◆ Records for processing
++++++++++++++++++++

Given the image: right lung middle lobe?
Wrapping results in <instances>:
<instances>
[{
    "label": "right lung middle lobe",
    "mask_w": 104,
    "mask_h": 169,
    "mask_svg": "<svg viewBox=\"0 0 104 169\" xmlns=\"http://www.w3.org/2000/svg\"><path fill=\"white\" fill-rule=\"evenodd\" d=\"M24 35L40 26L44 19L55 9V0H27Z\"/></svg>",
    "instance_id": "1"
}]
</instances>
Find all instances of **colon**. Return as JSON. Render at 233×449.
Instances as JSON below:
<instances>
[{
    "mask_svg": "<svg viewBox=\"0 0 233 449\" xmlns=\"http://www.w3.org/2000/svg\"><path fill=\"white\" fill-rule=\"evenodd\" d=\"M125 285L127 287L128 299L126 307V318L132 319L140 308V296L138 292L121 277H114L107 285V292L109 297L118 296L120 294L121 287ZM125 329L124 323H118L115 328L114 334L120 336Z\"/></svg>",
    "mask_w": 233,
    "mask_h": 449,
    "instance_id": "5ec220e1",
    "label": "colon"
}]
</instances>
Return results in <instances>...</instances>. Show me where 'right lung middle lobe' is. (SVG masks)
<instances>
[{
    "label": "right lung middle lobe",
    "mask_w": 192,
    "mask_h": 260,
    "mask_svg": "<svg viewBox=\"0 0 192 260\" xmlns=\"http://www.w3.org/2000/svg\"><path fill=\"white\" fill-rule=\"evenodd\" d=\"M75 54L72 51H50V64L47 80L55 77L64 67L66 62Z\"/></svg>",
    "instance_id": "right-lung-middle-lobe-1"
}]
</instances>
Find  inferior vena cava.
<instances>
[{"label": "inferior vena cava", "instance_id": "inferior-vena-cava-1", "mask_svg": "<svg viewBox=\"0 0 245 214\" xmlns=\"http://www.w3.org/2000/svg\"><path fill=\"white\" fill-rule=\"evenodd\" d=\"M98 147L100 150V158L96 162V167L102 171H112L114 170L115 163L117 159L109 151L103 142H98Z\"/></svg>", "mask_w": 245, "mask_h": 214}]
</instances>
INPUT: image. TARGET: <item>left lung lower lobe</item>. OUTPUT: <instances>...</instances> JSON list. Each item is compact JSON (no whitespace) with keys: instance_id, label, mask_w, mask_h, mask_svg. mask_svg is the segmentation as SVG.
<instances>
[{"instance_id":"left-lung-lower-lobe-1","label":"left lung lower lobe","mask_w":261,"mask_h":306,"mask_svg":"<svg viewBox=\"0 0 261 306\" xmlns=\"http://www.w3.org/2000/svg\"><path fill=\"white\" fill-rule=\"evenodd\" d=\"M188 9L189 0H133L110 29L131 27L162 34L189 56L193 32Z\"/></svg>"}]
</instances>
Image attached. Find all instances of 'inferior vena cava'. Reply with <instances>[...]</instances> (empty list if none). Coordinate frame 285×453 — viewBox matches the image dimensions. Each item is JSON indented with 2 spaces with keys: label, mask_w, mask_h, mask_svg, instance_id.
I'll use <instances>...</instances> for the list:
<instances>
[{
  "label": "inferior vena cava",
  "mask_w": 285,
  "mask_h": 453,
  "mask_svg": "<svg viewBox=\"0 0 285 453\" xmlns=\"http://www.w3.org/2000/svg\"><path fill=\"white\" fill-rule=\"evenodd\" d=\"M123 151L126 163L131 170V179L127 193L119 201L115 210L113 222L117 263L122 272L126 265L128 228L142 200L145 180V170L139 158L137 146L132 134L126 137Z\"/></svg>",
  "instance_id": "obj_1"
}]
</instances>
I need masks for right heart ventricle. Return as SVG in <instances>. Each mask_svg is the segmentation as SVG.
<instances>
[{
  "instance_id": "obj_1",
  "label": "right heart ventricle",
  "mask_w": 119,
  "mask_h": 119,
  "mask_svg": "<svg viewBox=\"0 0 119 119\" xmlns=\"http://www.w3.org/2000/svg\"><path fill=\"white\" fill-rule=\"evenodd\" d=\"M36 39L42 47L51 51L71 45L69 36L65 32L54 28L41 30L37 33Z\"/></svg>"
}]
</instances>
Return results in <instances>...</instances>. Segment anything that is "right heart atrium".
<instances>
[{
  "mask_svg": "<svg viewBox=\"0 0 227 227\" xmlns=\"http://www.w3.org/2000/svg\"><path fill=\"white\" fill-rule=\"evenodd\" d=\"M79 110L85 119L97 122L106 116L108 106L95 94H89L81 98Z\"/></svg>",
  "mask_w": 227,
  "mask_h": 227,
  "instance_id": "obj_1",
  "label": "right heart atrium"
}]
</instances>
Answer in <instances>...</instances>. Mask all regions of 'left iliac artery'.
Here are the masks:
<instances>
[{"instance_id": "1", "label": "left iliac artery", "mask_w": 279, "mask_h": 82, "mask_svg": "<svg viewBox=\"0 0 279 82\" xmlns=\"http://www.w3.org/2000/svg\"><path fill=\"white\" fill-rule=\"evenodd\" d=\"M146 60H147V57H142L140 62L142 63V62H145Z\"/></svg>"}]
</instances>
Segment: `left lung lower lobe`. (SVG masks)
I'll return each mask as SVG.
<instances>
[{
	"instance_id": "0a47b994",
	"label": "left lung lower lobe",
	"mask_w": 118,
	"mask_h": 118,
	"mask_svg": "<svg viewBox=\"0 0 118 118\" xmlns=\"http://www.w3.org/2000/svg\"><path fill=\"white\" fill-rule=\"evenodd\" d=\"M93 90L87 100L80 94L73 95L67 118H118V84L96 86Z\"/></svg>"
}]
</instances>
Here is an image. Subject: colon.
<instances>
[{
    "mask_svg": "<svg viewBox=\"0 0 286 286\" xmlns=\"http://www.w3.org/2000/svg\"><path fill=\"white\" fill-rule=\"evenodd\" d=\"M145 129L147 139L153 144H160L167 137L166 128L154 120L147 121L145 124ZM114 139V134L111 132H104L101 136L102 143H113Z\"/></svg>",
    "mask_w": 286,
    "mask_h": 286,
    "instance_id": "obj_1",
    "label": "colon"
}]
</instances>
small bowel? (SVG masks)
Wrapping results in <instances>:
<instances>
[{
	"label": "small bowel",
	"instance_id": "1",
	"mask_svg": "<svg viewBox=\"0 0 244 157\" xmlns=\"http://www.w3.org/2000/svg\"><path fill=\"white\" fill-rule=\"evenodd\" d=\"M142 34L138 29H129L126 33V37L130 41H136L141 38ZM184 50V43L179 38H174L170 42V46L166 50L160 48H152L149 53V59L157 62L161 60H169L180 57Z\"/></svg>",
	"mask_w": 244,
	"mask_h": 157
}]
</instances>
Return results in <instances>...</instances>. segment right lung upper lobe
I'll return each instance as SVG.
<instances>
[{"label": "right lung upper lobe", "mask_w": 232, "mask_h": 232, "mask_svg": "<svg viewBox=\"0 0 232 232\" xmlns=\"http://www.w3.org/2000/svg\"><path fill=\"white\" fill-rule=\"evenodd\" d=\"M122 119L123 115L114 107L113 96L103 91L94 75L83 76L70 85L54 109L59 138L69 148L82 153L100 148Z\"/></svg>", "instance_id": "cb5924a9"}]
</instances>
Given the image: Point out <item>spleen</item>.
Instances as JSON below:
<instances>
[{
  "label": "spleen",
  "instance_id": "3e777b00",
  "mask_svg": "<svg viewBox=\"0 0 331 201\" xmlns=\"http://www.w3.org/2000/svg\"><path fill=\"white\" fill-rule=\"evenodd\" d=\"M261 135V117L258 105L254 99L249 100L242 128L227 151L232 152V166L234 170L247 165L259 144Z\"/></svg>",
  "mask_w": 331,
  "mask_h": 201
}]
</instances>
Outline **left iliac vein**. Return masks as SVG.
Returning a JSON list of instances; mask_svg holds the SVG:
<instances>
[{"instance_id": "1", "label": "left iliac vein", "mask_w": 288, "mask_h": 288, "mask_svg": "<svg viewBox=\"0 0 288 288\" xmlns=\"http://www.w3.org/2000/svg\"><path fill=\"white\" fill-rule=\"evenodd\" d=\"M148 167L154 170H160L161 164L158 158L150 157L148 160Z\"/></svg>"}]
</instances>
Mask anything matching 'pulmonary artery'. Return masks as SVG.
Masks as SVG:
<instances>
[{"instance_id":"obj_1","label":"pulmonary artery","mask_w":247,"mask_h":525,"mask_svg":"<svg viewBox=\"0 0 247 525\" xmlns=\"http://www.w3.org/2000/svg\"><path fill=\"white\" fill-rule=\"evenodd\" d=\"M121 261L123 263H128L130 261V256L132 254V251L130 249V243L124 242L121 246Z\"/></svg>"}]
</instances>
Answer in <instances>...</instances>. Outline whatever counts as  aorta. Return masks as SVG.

++++++++++++++++++++

◆ Short problem
List every line of the entries above that contains the string "atrium", matching case exactly.

◆ Response for this exercise
Return results in <instances>...</instances>. Segment anything that is "right heart atrium".
  "label": "right heart atrium"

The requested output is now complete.